Philippines: croissance de 4,4% en 2025, au plus bas depuis 2011 information fournie par Boursorama avec AFP 29/01/2026 à 08:30
La croissance économique des Philippines a progressé de 4,4% en 2025, le taux le plus bas hors période Covid depuis près de quinze ans, a annoncé jeudi le gouvernement, imputant ce résultat aux catastrophes climatiques et à un manque de confiance des consommateurs et entreprises face à la corruption.
Ce chiffre est inférieur à la projection de juin, qui tablait sur 5,5 à 6,5% de croissance annuelle, déjà révisée à la baisse en raison de l’imposition de nouveaux droits de douane américains et des "incertitudes mondiales".
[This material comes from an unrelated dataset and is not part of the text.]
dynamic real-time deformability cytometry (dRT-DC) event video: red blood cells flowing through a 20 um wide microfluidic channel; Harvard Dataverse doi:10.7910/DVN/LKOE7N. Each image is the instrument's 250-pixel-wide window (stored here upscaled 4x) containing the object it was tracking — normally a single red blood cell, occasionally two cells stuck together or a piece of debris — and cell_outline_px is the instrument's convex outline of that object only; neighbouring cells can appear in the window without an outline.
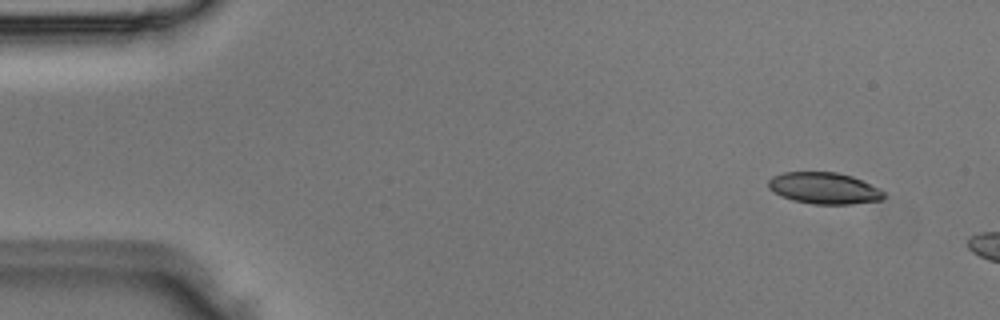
{"species": "Egyptian fruit bat (a non-hibernating species)", "species_latin": "Rousettus aegyptiacus", "temperature_condition": "room temperature", "stored_images_in_passage": 3, "camera_frame_rate_fps": 3000, "um_per_image_px": 0.085, "animal": {"sex": "male"}, "frame": {"image": 1, "passage_image": 1, "time_ms": 0.0, "image_size_px": [1000, 320], "cell_outline_px": [[884, 200], [852, 204], [812, 204], [792, 200], [780, 196], [768, 188], [768, 180], [772, 176], [784, 172], [836, 172], [852, 176], [880, 188], [884, 192]], "centroid_in_image_um": [70.05, 16.0], "position_along_channel_um": 14.9, "area_um2": 21.39}}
Le taux de croissance au quatrième trimestre 2025, également publié jeudi, a chuté à 3% contre 5,3% sur la même période l'année précédente, représentant le deuxième trimestre consécutif au cours duquel les objectifs n’ont pas été atteints.
Le secrétaire à la planification économique, Arsenio Balisacan, a indiqué jeudi devant des journalistes que "les perturbations liées au climat et aux conditions météorologiques" avaient entraîné des répercussions négatives sur l'économie du pays, les jours de travail manqués et la fermeture des écoles contribuant à affaiblir la demande intérieure.
Il a ajouté qu’un scandale grandissant autour de projets "fantômes" de digues anti-inondations avait également lourdement pesé sur la croissance à court terme.
"Il est vrai que l’enquête sur le scandale de corruption lié aux inondations a aussi affecté la confiance des entreprises et des consommateurs", a indiqué M. Balisacan.
Les dépenses de construction se sont effondrées depuis que le président Ferdinand Marcos a fait de ce scandale de corruption la pièce maîtresse d’un discours prononcé en juillet.
Des dizaines de responsables gouvernementaux, de parlementaires et de dirigeants d’entreprises de construction ont depuis été impliqués dans des fraudes qui auraient coûté des milliards de dollars aux contribuables.
Selon M. Balisacan, les réformes actuellement en cours vont entraîner un rebond en 2026.
"Les mesures qui en résultent et les réformes de gouvernance sont nécessaires pour renforcer la responsabilité, améliorer la qualité des projets, assurer une meilleure utilisation de ressources publiques limitées et accroître notre capacité à une croissance plus rapide et plus durable dans les années à venir", a-t-il avancé.